Sun, Sep 5 2004 3:02 pm 
The antidote. Zachary Lockman’s new book, Contending Visions of the Middle East: The History and Politics of Orientalism, is now out from Cambridge. It wasn’t conceived as such, but it will be used in universities (and maybe beyond) as the antidote to my Ivory Towers on Sand. (About ten pages are entirely devoted to refuting it.) Read the table of contents, the introduction, and the index of Lockman’s book. I’ll have more to say later.
Sat, Sep 4 2004 7:49 am 
Colecism. In one of Juan Cole’s postings yesterday, he speculates on the doings of “Israeli arms merchants connected to the government in Tel Aviv.” Actually, the government of Israel sits in Jerusalem, not Tel Aviv. The Knesset convenes, the cabinet deliberates, and the prime minister sits in Jerusalem. The “government in Tel Aviv” is a stock phrase in Arabic, usually employed to avoid mentioning Israel (as in “the government of Israel”), or simply to deny any association between Israel and Jerusalem. Sometimes a small slip tells a lot, and Cole’s slip tells us this: his vantage point on Israel isn’t just Arabist, it’s Arabic.
Thu, Sep 2 2004 9:41 am
Frozen feeds. The newsfeeds on the Sandbox/News page of this site are frozen in time (as of yesterday, Wednesday evening). Hopefully the problem will clear itself up soon. Update: Feeds are unfrozen! The news is current.
Thu, Sep 2 2004 4:00 am
Fadlallah condemns. Grand Ayatollah Muhammad Husayn Fadlallah, in Beirut, is getting some press for his take on the kidnapping of the two French journalists in Iraq. He’s agin’ it. This recalls his position in the 1980s, when he opposed the abduction of foreign journalists in Lebanon. The bad news is that Fadlallah’s condemnations didn’t count for much even in Lebanon. Terry Anderson, the American journalist, was abducted the day after he met with Fadlallah. The cleric immediately called for his release—and Anderson spent seven years as a hostage. Fadlallah endorsed an appeal for the release of a kidnapped French scholar, Michel Seurat, who was pro-Palestinian. Seurat died of disease in captivity. Not a good record. At the main link: my article (1990) treating Fadlallah and hostages.
Wed, Sep 1 2004 1:20 pm
Investigate Lewis!
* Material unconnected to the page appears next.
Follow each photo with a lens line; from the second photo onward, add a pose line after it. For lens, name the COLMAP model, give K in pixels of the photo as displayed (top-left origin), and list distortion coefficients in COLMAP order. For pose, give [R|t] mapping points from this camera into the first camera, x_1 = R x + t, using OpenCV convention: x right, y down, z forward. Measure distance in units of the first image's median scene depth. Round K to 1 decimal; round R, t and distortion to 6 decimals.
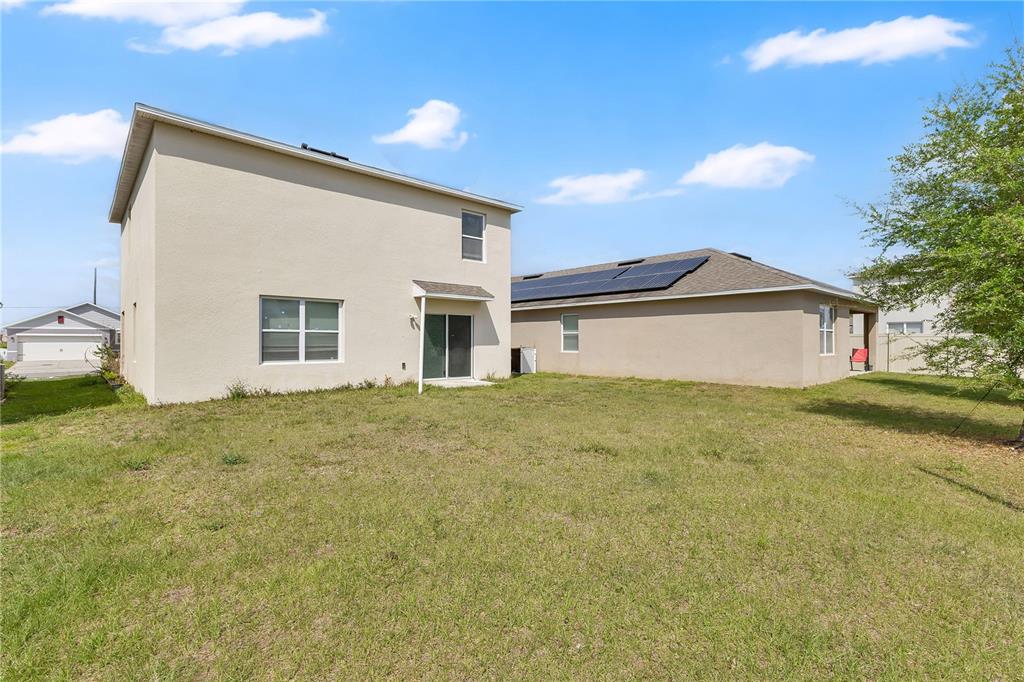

Juan Cole isn’t happy that the FBI’s Pentagon leak investigation is focused on Larry Franklin, who isn’t even…you know. To Cole’s mind, the “conspiracy of warmongering and aggression” includes not just Franklin’s Pentagon associates, not just AIPAC, but The Washington Institute for Near East Policy, Daniel Pipes, and, yes, Bernard Lewis. Today Cole retails a “tip” from an unnamed source, on Lewis’s supposed influence over a Defense Department appointment. Cole’s tipster: “Were there ever to be a serious investigation of the Israeli infiltration of the Pentagon (unlikely, of course), one would certainly have to examine Bernard Lewis’s role here.” (Left-wing nuts call Lewis an Israeli agent; the right-wingers still think he’s MI5.) I guess this chart of the plot will have to be expanded.